Left/Right Keyboard Choosing Screen
Left Keyboard
Right Keyboard
Camera Frame
Text Board

Inspiration

Millions of people with motor impairments (ALS, stroke, spinal cord injuries, temporary paralysis) lose access to a keyboard or speaking, the primary way we all communicate. We wanted a zero-cost, camera-only tool that lets anyone type and speak using just eye movements and blinks, no special hardware required.

What it does

Shows a large on-screen keyboard that auto-scans through keys.
You look left/right to choose a key group, then blink to select a letter.
Typed text appears on a “Board” area for easy reading.
Audio feedback confirms selections using ElevenLabs TTS (e.g., says the letter or “left/right”).
Works in real time with a standard webcam and runs fully on-device.

How we built it

Python + OpenCV for the camera pipeline and UI rendering.
dlib 68-point face landmarks to locate eye contours.
Custom blink detection (horizontal/vertical eye aspect ratio) and gaze ratio (iris segmentation + thresholding) to infer left/center/right glances.
A lightweight virtual keyboard rendered with OpenCV; timed scanning highlights the current key.
ElevenLabs v2 SDK for text-to-speech confirmations with byte-stream caching to keep it snappy.
Simple state machine for menus: select side → scan letters → blink to choose → speak/append to text.

Challenges we ran into

SDK changes: ElevenLabs’ modern client no longer exposes set_api_key/generate; we migrated to ElevenLabs(...).text_to_speech.convert and fixed audio playback imports.
Blink false positives from lighting and camera angles; tuned thresholds and added frame windows to stabilize.
macOS permissions for camera + Accessibility/Automation in later integrations.
Performance tradeoffs between detection robustness and frame rate on laptops.

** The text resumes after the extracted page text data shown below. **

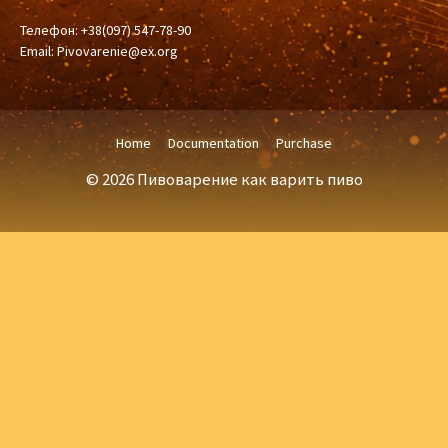
Телефон: +38(097) 547-78-90
Email:
Pivovarenie@ex.org
Home
Documentation
Purchase
© 2026 Пивоварение как варить пиво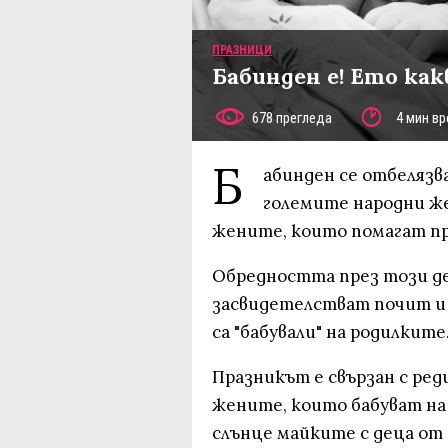
ПРАЗНИЦИ
Бабинден е! Ето как
678 прегледа
4 мин вр
Б
абинден се отбелязва
големите народни же
жените, които помагат пр
Обредността през този де
засвидетелстват почит и
са "бабували" на родилките
Празникът е свързан с ре
жените, които бабуват на
слънце майките с деца от 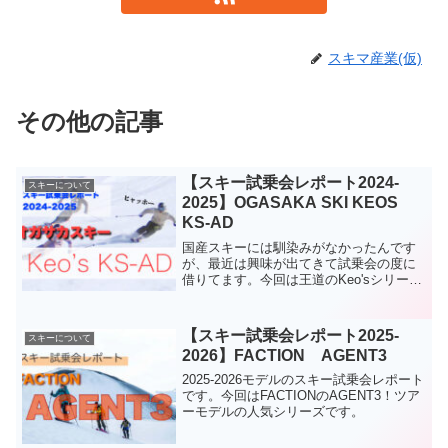
スキマ産業(仮)
その他の記事
【スキー試乗会レポート2024-
スキーについて
2025】OGASAKA SKI KEOS
KS-AD
国産スキーには馴染みがなかったんです
が、最近は興味が出てきて試乗会の度に
借りてます。今回は王道のKeo'sシリー
ズ。こちらはシックなデザインが好印象
です。
【スキー試乗会レポート2025-
スキーについて
2026】FACTION AGENT3
2025-2026モデルのスキー試乗会レポート
です。今回はFACTIONのAGENT3！ツア
ーモデルの人気シリーズです。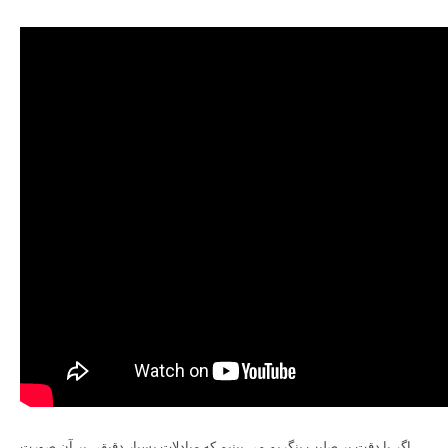
اگر با دقت بر صلیب بنگریم می بینیم که مبادلات بسیار دقیقی بر آن صورت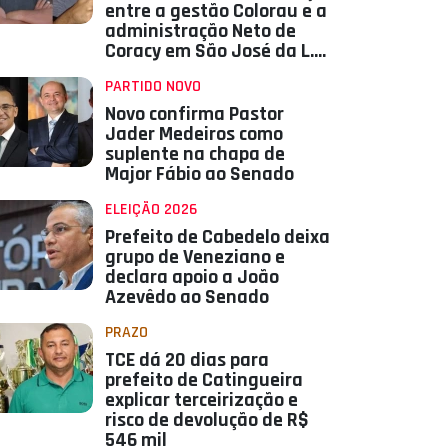
entre a gestão Colorau e a
administração Neto de
Coracy em São José da L.
Tapada
PARTIDO NOVO
Novo confirma Pastor
Jader Medeiros como
suplente na chapa de
Major Fábio ao Senado
ELEIÇÃO 2026
Prefeito de Cabedelo deixa
grupo de Veneziano e
declara apoio a João
Azevêdo ao Senado
PRAZO
TCE dá 20 dias para
prefeito de Catingueira
explicar terceirização e
risco de devolução de R$
546 mil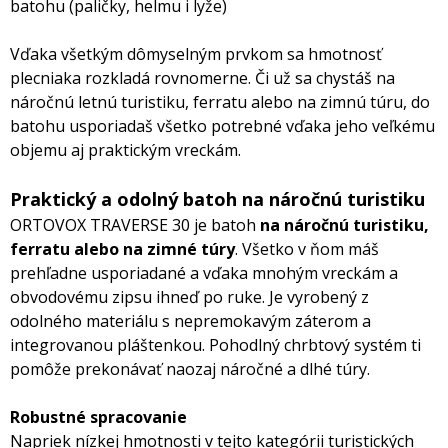
batohu (paličky, helmu i lyže)
Vďaka všetkým dômyselným prvkom sa hmotnosť
plecniaka rozkladá rovnomerne. Či už sa chystáš na
náročnú letnú turistiku, ferratu alebo na zimnú túru, do
batohu usporiadaš všetko potrebné vďaka jeho veľkému
objemu aj praktickým vreckám.
Praktický a odolný batoh na náročnú turistiku
ORTOVOX TRAVERSE 30 je batoh
na náročnú turistiku,
ferratu alebo na zimné túry
. Všetko v ňom máš
prehľadne usporiadané a vďaka mnohým vreckám a
obvodovému zipsu ihneď po ruke. Je vyrobený z
odolného materiálu s nepremokavým záterom a
integrovanou pláštenkou. Pohodlný chrbtový systém ti
pomôže prekonávať naozaj náročné a dlhé túry.
Robustné spracovanie
Napriek nízkej hmotnosti v tejto kategórii turistických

Accomplishments that we're proud of

Fully hands-free typing + spoken feedback with only a webcam.
Robust blink detection that survives normal head motion.
Simple codebase that others can clone and run quickly.
Clear README and calibration tips to make it usable beyond the demo.

What we learned

Accessibility UX matters: bigger targets, consistent scan speed, audible confirmations, and forgiving thresholds dramatically reduce fatigue.
Vision heuristics (EAR/gaze ratios) can be surprisingly effective when tuned with good lighting.
Audio caching and short, distinct confirmations help maintain rhythm while typing by eye.